Legalidad no es neutralidad

El secretario general de Fuerza Popular, Luis Galarreta, ha señalado que “se está cumpliendo la ley”, recordando el precedente de Valentín Paniagua en el año 2000. Es cierto: la sucesión constitucional es clara. Pero no es solo un trámite legal, es una decisión profundamente política. En manos de un Congreso desprestigiado, con alianzas construidas sobre cálculos de poder y no sobre proyectos de país, esa legalidad puede transformarse en un instrumento de control antes que de gobernabilidad.

La pregunta de fondo no es si tienen derecho legal a estar allí —lo tienen—, sino qué harán con ese poder.

El riesgo: más de lo mismo

El Congreso peruano se ha convertido en una maquinaria de supervivencia política y de reparto de cuotas, antes que en un espacio de representación ciudadana. La alianza entre Fuerza Popular y otras bancadas conservadoras ha mostrado capacidad para bloquear reformas, frenar investigaciones y capturar instituciones. Si este control se proyecta también sobre el Ejecutivo, el resultado puede ser un aumento del autoritarismo parlamentario, donde la gobernabilidad se subordine a intereses electorales y no a las necesidades nacionales.

A esto se suma el hecho de que el país se encuentra a pocos meses de un nuevo proceso electoral.
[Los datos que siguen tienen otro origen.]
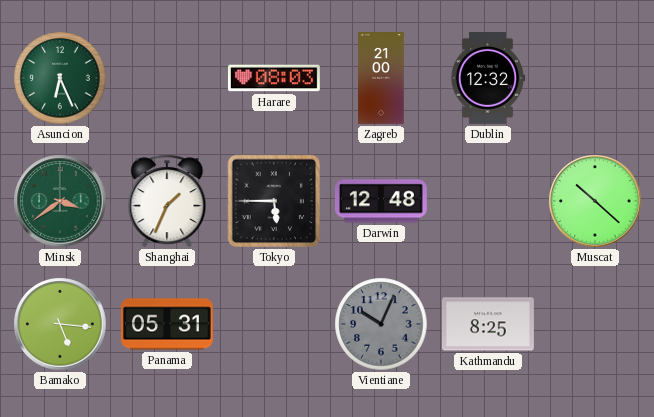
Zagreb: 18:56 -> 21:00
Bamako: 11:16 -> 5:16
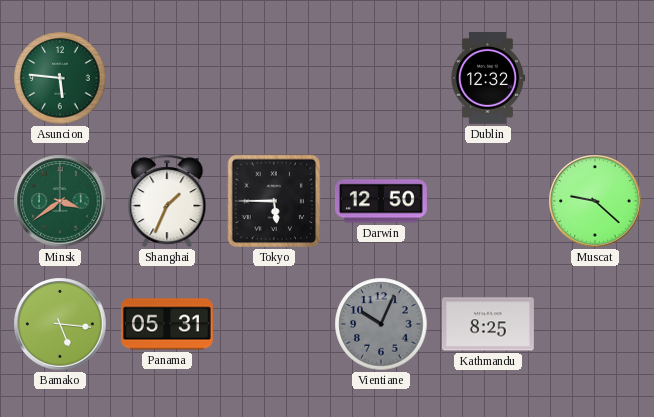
Asuncion: 6:26 -> 5:46
Harare: 08:03 -> none
Zagreb: 21:00 -> none
Darwin: 12:48 -> 12:50
Muscat: 10:22 -> 9:22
El uso político del poder encargado podría distorsionar ese proceso, inclinando la cancha en favor de quienes hoy controlan el Congreso.
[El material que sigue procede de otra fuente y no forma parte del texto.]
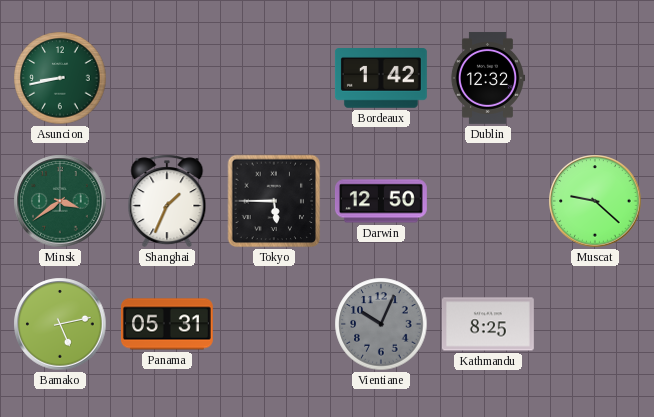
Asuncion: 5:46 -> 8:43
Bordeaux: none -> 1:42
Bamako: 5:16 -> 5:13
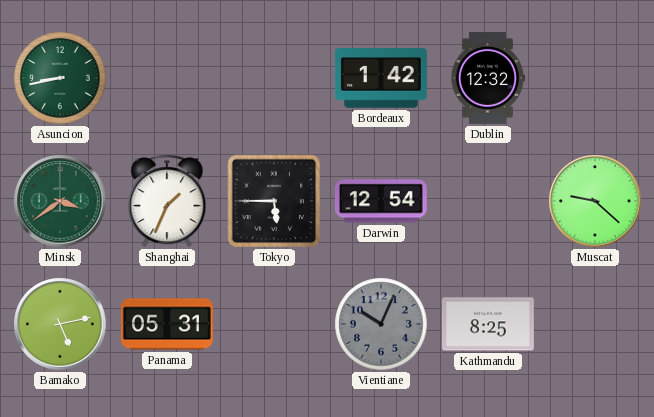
Darwin: 12:50 -> 12:54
La oportunidad: un punto de inflexión

Pero también hay otro camino. Si el nuevo presidente encargado —o el Congreso como bloque político— asume este momento como una oportunidad histórica para despolarizar la política nacional, podría marcar un quiebre en el ciclo de crisis.

Eso significaría:

  • Apostar por un gabinete de transición amplio y plural, no controlado por un solo partido.

  • Impulsar reformas mínimas de institucionalidad que garanticen un proceso electoral limpio y legítimo.

  • Establecer un acuerdo político de no intervención electoral desde el Ejecutivo.

  • Y sobre todo, enviar un mensaje claro a la ciudadanía: que el poder no será usado para blindarse, sino para abrir paso a un nuevo ciclo político.

La política necesita oxígeno

El Perú vive uno de los periodos más prolongados de inestabilidad democrática desde los años 80. La política está dominada por rostros repetidos, discursos polarizantes y estructuras sin ideas. El control de la presidencia del Congreso por parte de Fuerza Popular no tiene por qué significar una condena, pero sí es un riesgo enorme si no se ejerce con responsabilidad.

Si esta coyuntura no se convierte en un punto de inflexión que oxigene la política, el país entrará a las elecciones de 2026 con más desconfianza, más polarización y menos democracia. Y esa es una herencia que ninguna fuerza política responsable debería querer cargar.